Confession: I've been spoiled by years of paralegals doing research and printing everything out. Not green, but it did allow me to read (not on computer screens, which i see too many of) but on paper while traveling or at home in my family room. However, searching paper is highly problematic and I've been determined to go green and become more efficient for some time.

I love that I can have scads of folders on whatever topics may come up – going paperless, apps for Androids, data breaches, machine-assisted review, etc. I can search my folders easily and refine the date range to zero in on something I know I've harvested in the last week.

So thank you Rod and Matt – great product – and if you are at LegalTech or ABATECHSHOW, you can stop by Reed Technology's booth and check this Web Preserver out.
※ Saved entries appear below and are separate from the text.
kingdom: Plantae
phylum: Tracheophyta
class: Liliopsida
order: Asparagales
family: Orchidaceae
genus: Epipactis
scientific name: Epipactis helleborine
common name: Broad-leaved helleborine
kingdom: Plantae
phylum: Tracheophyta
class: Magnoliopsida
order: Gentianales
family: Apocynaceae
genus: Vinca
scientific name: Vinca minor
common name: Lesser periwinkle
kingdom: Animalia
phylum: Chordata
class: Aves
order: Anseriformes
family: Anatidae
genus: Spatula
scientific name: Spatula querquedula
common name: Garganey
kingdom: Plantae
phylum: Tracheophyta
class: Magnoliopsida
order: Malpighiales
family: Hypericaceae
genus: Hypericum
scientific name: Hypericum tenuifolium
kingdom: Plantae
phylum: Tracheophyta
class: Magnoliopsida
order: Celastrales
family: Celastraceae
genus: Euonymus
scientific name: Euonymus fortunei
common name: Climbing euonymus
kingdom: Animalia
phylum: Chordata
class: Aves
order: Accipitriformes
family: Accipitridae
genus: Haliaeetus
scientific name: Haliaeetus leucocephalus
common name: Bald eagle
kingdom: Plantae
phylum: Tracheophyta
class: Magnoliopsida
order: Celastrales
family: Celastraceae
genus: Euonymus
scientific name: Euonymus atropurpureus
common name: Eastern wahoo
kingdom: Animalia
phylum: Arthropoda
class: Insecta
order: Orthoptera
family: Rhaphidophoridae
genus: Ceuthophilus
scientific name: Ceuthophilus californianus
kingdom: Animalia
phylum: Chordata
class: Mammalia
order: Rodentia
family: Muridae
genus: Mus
Or, of course, you can contact them via the website.

In our animated conversation as Rod and Matt kindly visited Sensei and we walked through the software, I offered many suggestions, most of them minor, to improve the user's experience and was pleased that they were quick to take notes and to say they would incorporate those suggestions.

I had only one serious concern, which may not significantly impact lawyers (or anyone else) who wants to archive or research. But if you really are collecting information for a case, lawyers are going to want encryption in transit and in storage and to create and hold the decryptiion key. Currrently, that it is not possible, but they are working on it. But other than that, I'm a big fan!